■ Prompt
Of the lines in the data below, write out exactly those from the one holding "vfov_deg: 32.2" through the one holding "exposure_s: 1/5618", both included.

■ Dataset content
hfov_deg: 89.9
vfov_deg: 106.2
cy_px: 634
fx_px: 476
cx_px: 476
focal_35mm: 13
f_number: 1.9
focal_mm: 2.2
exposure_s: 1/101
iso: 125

==

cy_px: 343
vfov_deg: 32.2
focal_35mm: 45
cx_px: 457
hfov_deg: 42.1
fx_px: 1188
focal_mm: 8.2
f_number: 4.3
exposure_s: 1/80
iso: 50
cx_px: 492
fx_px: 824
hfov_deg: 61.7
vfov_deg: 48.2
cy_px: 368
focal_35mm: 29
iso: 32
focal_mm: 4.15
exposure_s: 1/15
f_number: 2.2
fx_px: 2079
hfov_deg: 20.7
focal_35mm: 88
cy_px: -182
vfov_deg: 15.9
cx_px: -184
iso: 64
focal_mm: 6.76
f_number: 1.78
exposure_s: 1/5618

--

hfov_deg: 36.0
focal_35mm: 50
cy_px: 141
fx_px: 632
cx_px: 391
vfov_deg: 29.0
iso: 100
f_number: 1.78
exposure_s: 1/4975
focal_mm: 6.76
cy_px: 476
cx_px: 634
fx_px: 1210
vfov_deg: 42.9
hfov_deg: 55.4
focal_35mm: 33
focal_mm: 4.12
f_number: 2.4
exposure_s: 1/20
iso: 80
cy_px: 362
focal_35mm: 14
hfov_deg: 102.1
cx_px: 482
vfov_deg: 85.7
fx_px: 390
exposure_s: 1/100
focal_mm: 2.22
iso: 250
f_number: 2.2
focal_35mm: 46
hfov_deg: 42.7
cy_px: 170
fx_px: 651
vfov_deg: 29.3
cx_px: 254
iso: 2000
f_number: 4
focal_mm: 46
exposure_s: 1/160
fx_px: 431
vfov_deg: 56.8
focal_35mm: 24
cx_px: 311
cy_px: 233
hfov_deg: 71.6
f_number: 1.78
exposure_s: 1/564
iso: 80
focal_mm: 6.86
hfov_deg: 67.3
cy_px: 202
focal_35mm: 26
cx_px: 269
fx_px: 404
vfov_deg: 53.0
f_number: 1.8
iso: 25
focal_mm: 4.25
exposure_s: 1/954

■ Written reply
vfov_deg: 32.2
focal_35mm: 45
cx_px: 457
hfov_deg: 42.1
fx_px: 1188
focal_mm: 8.2
f_number: 4.3
exposure_s: 1/80
iso: 50
cx_px: 492
fx_px: 824
hfov_deg: 61.7
vfov_deg: 48.2
cy_px: 368
focal_35mm: 29
iso: 32
focal_mm: 4.15
exposure_s: 1/15
f_number: 2.2
fx_px: 2079
hfov_deg: 20.7
focal_35mm: 88
cy_px: -182
vfov_deg: 15.9
cx_px: -184
iso: 64
focal_mm: 6.76
f_number: 1.78
exposure_s: 1/5618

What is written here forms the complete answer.